→ **EXCERPTED PASSAGE**:
Foam pigs solve pipe cleaning problems offshore Brazil

P.C.R. Lima, S.J. Alves Neto
Petroleo Brasileiro S.A.
Rio de Janeiro

Pipeline systems in which conventional pigs cannot be run are common in such complex offshore installations as are found in Brazil's Campos basin. These systems may contain changing pipe diameters or wet christmas trees and manifolds.

A new concept for using low cost, low-density foam pigs for both liquid removal in wet-gas pipelines and paraffin removal in oil and multiphase pipelines has been successfully tested offshore Brazil.

Preliminary experimental work conducted in a 4-in., 157-ft test loop that included a small-scale glass manifold and a 6-in. steel manifold proved these pigs effective. These tests evaluated almost all kinds of flexible polyurethane foams manufactured in Brazil.

Additionally, three field tests were conducted.

The first low-density foam pig operation was performed on a 127-mile, 16-in. OD wet-gas offshore pipeline in which the foam pig showed even higher liquid-removal efficiency than conventional inflatable spheres.

The second operation took place on a 6-mile, 12-in. OD multiphase production offshore pipeline, which had never been pigged during 9 years of operation, and resulted in the removal of approximately 200 tons of paraffin.

→ **REQUEST 1**:
In the foam pig article, how much paraffin did the second field operation remove?
→ **REQUEST 2**:
Write the next part of the foam pig article, picking up after its last sentence.

→ **ENTRIES PROVIDED**:
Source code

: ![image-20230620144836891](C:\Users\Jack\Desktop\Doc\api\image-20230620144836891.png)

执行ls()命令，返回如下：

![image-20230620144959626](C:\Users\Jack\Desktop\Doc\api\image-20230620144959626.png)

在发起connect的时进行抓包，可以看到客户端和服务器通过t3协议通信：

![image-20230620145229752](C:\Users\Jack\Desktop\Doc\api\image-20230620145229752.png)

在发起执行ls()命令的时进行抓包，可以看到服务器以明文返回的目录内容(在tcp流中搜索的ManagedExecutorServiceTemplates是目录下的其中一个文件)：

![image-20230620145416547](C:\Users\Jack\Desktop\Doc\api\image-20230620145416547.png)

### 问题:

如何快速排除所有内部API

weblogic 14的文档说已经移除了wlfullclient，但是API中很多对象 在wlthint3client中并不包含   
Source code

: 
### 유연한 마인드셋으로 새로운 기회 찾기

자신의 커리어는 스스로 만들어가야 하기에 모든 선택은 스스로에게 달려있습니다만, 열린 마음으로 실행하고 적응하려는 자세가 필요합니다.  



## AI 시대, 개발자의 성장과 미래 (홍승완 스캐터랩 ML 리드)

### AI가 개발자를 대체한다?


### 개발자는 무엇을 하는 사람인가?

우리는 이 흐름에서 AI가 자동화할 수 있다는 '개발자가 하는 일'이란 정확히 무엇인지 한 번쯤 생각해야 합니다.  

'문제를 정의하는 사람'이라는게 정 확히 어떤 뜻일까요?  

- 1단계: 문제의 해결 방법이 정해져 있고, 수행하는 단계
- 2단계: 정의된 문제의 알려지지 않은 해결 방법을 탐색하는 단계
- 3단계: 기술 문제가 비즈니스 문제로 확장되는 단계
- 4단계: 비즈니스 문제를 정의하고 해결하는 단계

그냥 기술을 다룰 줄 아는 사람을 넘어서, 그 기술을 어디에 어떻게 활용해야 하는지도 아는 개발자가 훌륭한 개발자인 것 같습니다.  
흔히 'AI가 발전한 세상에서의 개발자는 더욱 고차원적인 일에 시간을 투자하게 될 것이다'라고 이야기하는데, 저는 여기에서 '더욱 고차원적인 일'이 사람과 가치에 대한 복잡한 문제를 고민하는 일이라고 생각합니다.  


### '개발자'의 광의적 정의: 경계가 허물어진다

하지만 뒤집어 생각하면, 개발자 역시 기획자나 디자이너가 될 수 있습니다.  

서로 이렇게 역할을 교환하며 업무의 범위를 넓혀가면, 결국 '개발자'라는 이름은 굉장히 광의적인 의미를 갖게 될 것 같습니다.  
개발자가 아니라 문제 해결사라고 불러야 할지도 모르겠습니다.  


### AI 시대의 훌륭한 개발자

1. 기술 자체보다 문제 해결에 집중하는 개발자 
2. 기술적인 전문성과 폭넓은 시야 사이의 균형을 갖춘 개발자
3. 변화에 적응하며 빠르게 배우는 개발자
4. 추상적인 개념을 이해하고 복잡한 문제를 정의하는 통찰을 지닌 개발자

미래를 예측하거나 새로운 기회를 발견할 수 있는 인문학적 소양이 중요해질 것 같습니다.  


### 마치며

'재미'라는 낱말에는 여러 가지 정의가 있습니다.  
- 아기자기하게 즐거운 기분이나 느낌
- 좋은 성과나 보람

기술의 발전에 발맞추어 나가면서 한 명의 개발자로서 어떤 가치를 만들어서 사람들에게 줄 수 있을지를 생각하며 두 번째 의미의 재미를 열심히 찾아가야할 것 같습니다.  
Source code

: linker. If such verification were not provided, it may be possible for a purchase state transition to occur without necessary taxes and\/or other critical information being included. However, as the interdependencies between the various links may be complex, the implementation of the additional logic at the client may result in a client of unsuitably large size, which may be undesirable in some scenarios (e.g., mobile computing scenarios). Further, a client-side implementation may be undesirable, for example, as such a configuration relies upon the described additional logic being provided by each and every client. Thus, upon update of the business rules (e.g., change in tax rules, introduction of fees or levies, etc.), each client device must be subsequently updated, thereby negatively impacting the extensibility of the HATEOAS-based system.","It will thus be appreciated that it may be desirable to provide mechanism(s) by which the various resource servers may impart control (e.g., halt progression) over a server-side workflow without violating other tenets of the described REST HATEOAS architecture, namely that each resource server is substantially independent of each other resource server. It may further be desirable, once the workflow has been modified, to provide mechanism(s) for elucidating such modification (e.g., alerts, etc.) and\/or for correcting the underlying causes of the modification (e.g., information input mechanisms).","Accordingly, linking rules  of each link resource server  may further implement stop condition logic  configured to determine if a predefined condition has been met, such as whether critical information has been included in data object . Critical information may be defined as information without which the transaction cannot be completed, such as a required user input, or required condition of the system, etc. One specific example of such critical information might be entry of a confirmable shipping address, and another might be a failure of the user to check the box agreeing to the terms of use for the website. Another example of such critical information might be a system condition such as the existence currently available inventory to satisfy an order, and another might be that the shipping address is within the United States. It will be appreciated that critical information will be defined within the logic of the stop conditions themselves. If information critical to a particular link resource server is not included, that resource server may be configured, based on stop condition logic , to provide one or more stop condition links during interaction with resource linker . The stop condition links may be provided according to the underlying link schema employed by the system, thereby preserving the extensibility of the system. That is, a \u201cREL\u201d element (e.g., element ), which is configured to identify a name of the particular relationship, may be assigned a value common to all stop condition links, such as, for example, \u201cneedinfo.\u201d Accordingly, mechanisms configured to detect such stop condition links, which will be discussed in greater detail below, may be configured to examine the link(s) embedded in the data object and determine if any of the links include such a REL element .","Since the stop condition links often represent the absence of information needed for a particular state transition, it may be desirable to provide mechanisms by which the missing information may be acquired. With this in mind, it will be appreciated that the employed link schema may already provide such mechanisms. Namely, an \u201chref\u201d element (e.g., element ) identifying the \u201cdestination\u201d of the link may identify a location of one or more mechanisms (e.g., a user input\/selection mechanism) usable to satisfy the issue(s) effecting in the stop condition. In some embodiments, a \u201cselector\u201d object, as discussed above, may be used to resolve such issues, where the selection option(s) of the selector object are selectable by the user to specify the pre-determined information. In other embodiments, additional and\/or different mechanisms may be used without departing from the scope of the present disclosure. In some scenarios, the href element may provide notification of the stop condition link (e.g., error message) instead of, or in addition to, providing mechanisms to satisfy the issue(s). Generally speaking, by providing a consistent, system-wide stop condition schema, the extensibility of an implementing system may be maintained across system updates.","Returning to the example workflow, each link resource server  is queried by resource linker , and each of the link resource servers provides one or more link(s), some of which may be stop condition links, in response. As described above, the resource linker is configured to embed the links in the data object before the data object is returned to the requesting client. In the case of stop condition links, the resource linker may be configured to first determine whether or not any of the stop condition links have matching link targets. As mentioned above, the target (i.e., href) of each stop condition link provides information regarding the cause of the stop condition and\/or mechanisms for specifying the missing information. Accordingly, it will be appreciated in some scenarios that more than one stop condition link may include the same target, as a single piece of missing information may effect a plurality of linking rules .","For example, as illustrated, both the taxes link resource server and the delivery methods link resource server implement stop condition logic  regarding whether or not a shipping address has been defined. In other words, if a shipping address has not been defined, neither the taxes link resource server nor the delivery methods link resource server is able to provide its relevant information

→ **EXPECTED ANSWER 1**:
Approximately 200 tons.

→ **EXPECTED ANSWER 2**:
The third successful case was the cleaning of a 2-mile flexible flow line of a subsea-completed satellite well, in which the foam pigs were sent through a 2.5-in. gas-lift line, through a wet christmas tree not designed to be pigged, and then back through the 4-in. production flow line.

Although the present discussion focuses on condensate and paraffin removal in pipelines, the principles can be applied to several kinds of operations including general pipeline cleaning, product removal or separation in pipeline, corrosion evaluation, and chemical product application.

Lab test

The developed pigs are manufactured from polyurethane foam block, mainly supplied by Brazilian flexible-foam industries. The two polyurethane materials, polyeter and polyester, present significant differences in chemical and mechanical properties.

Foam density range varies from 1.1 to 2.4 lb-m/cu ft. The pigs are shaped with a special device designed and constructed by Petroleo Brasileiro S.A. (Petrobras), Rio de Janeiro.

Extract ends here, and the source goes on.